COP 26: Entrepreneur Zak Johnson on his green fashion business

Interview by Alice Wright

When people ask Zak Johnson why he got into the fashion business, he always tells them that he didn’t. He instead replies: “I got into fixing plastic. I found a problem that I wanted to solve, so I don’t look at what we do as fashion, I look at it as problem solving.”  

Johnson, founder and CEO of luxury clothing brand Naeco, is a passionate surfer. Six years ago, whilst working on a contract in Bournemouth, Johnson had ample opportunity to kite surf. Each time he would clear his section of the beach of plastic, putting it in the recycling bin. However, he began to realise that “it felt like I was picking up the same plastic on a weekly basis, I thought at one point, ‘is someone chucking the plastic back in?’, I couldn’t work it out.” 

Johnson developed a bugbear and started to look into where plastics go after use. “Six years ago when you started to delve into plastics you’re seen as a little bit strange. It wasn’t as mainstream as it might be now” he explains. In his research Johnson found that 91% of all plastic is incinerated or sent to landfill, and that only 9% is recycled. He was shocked to find that even the plastic that goes into the recycling bin isn’t 100% recycled, it often ends up going into incineration for energy programmes. 

Johnson’s decided to come up with a solution that would take waste plastic and reuse it as something in plastic again, “single use is only single use if you use it once” he states. This is where Naeco was born. The name itself, is ocean spelt backwards and represents the sense of reversing the issue. 

“I looked at plastic as a commodity, people that are throwing plastic away are looking at it as trash.” says Johnson. The plastic was once manufactured for profit, and bought for a price yet once used is considered to have lost its value. So Johnson went about trying to educate the consumer, that waste plastic still had worth: “it started by looking at it as £10 notes in the ocean rather than looking at it as rubbish.”

Stored data entries
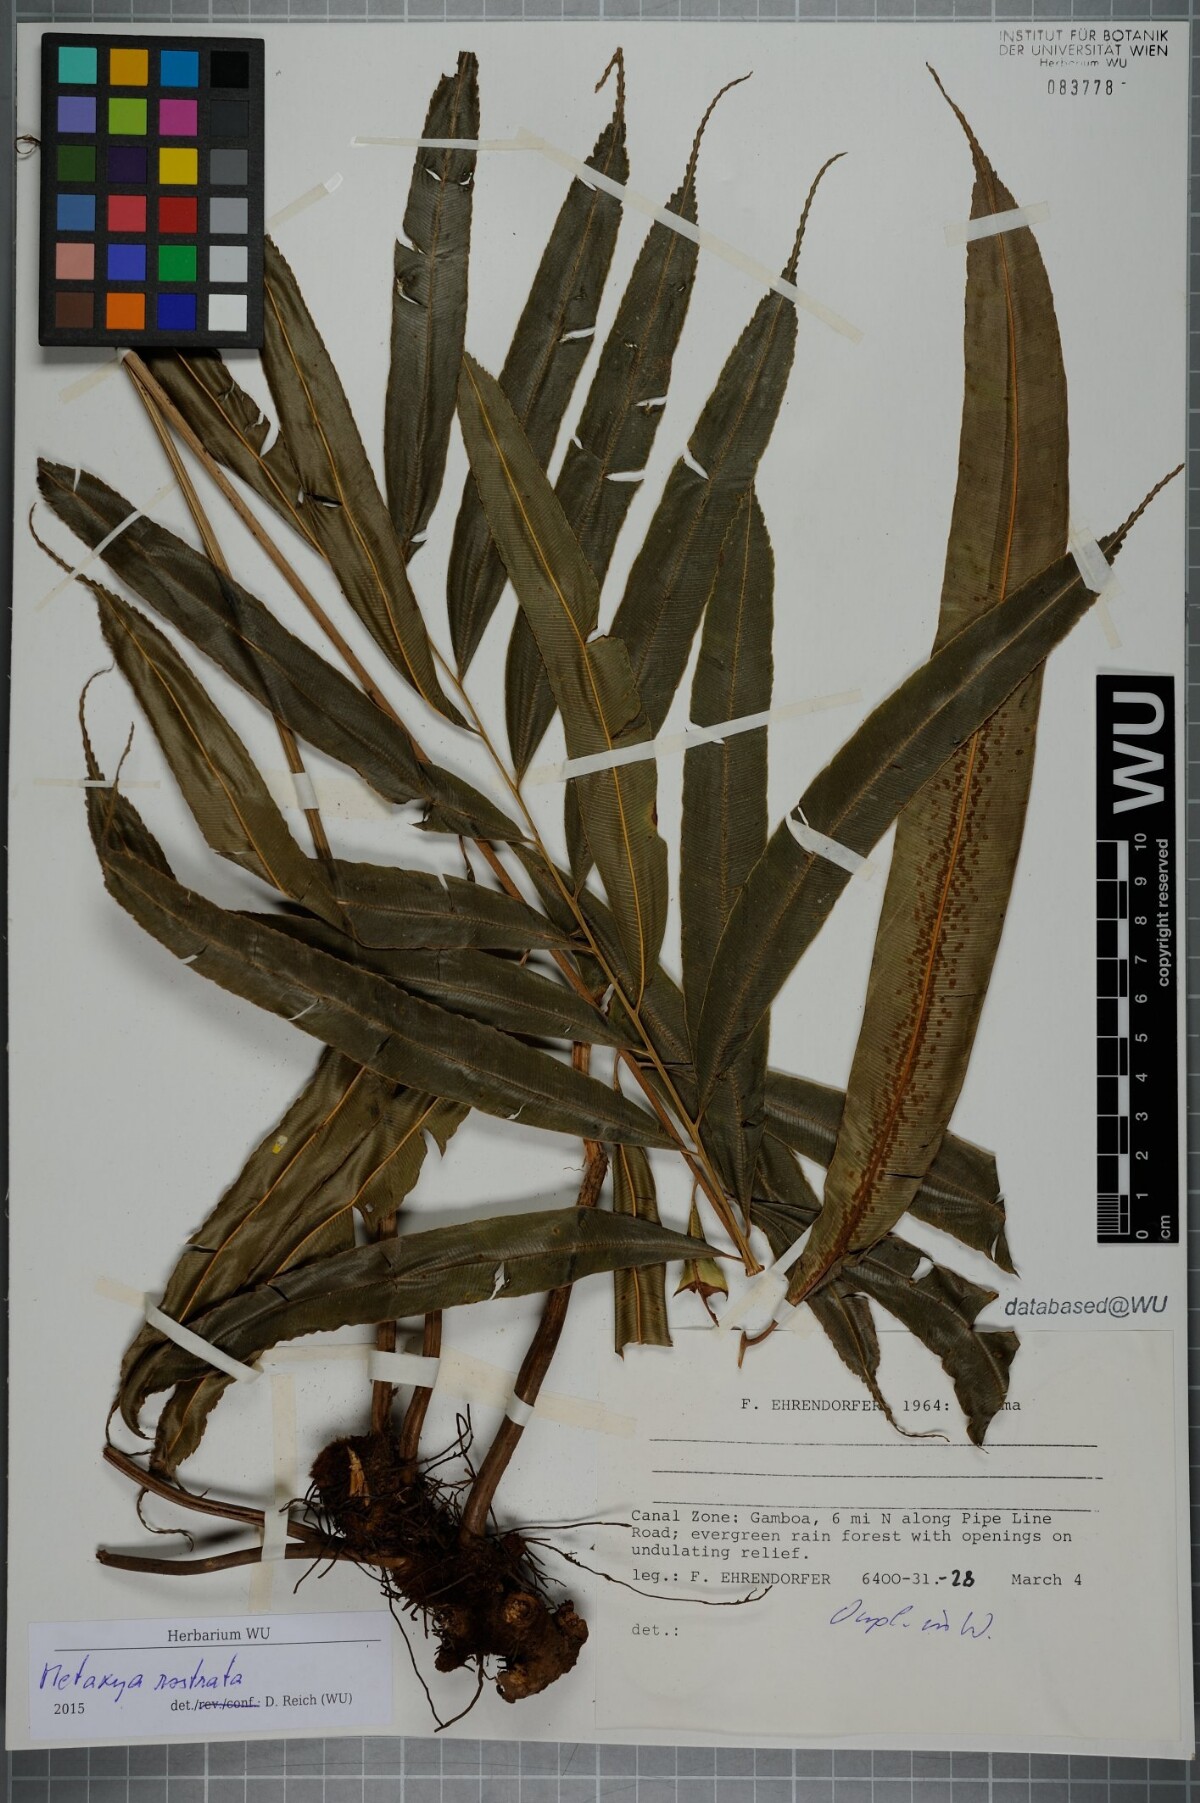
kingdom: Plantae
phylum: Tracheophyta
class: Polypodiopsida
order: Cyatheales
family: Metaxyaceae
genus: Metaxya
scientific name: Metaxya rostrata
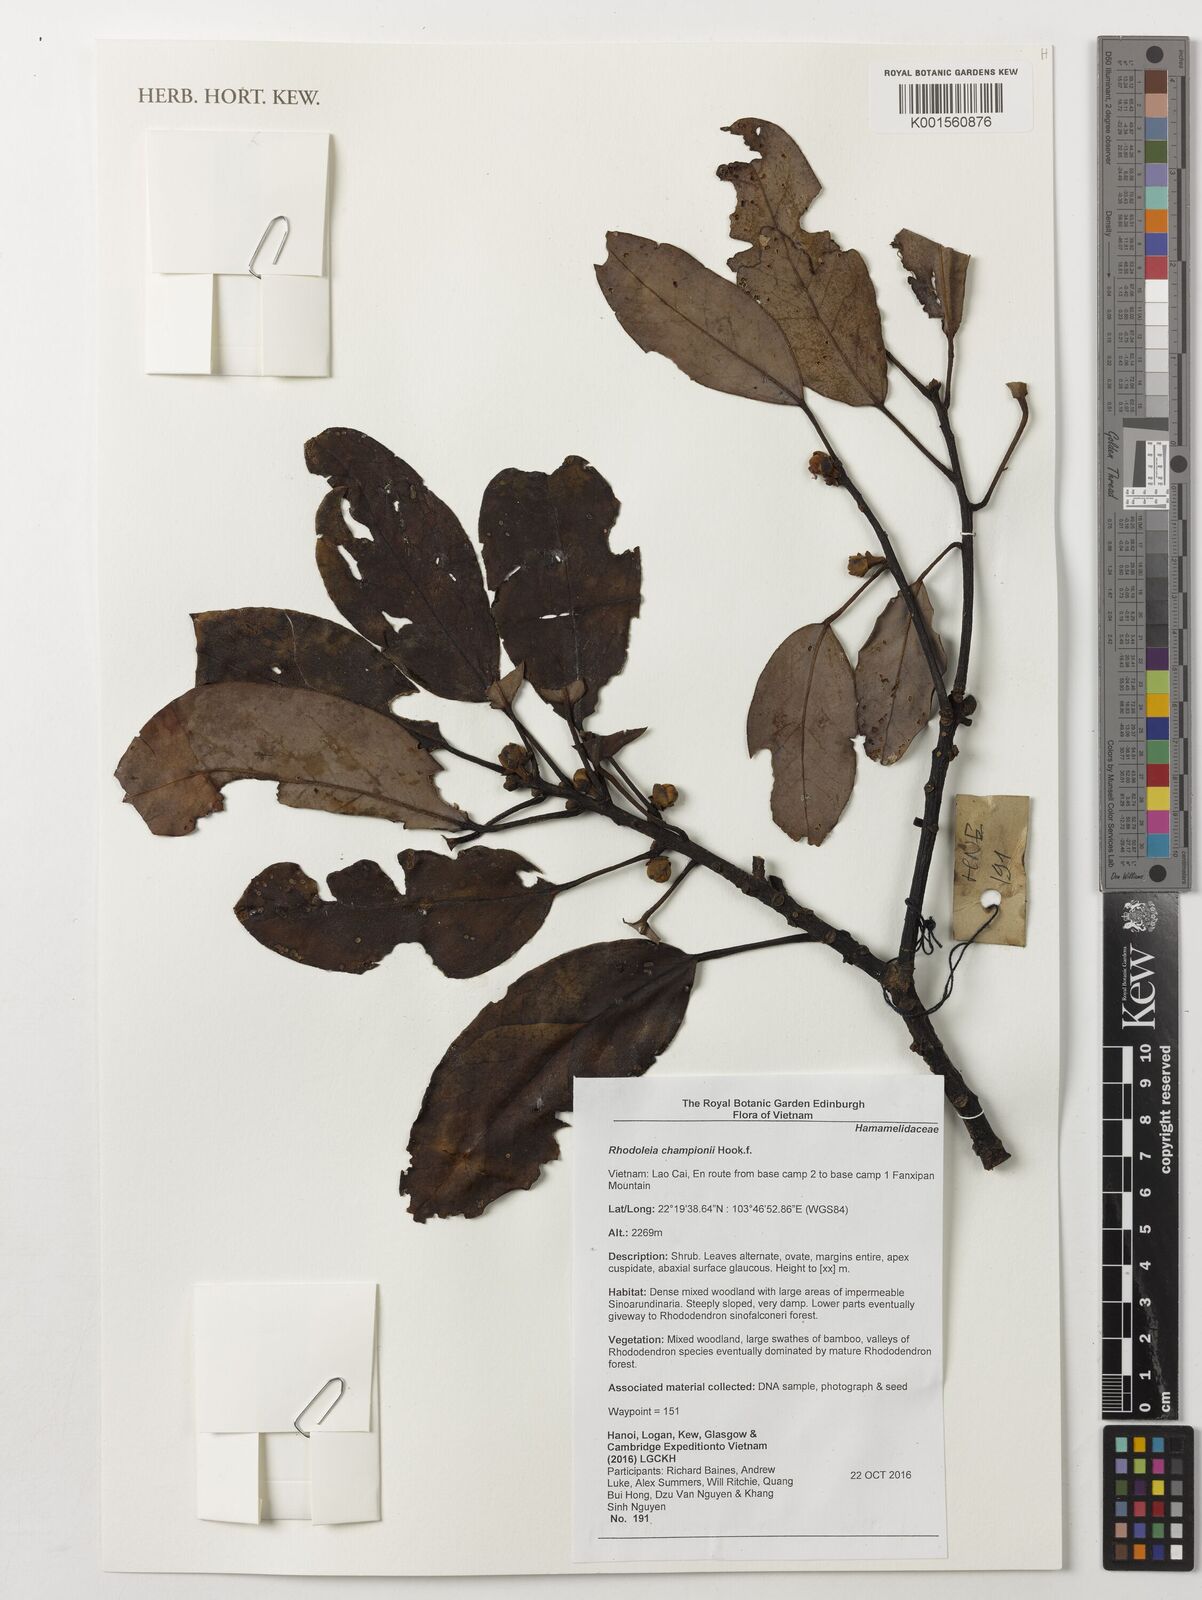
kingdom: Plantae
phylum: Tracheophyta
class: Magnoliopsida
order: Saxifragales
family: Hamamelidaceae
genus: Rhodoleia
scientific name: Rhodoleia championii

• _ACTIONS TO TAKE_
(a) Return the part of the Zak Johnson interview that begins at the words "Johnson developed a" and stops after the words "reversing the issue.".
(b) Answer these questions from the Zak Johnson interview, one per line:
(i) According to Johnson's research, what percentage of all plastic is recycled?
(ii) What word does the name Naeco spell backwards?
(iii) In what town was Johnson working on a contract six years ago?

• _REPLIES_
(a)
Johnson developed a bugbear and started to look into where plastics go after use. “Six years ago when you started to delve into plastics you’re seen as a little bit strange. It wasn’t as mainstream as it might be now” he explains. In his research Johnson found that 91% of all plastic is incinerated or sent to landfill, and that only 9% is recycled. He was shocked to find that even the plastic that goes into the recycling bin isn’t 100% recycled, it often ends up going into incineration for energy programmes. 

Johnson’s decided to come up with a solution that would take waste plastic and reuse it as something in plastic again, “single use is only single use if you use it once” he states. This is where Naeco was born. The name itself, is ocean spelt backwards and represents the sense of reversing the issue.

(b)
(i) 9%
(ii) Ocean
(iii) Bournemouth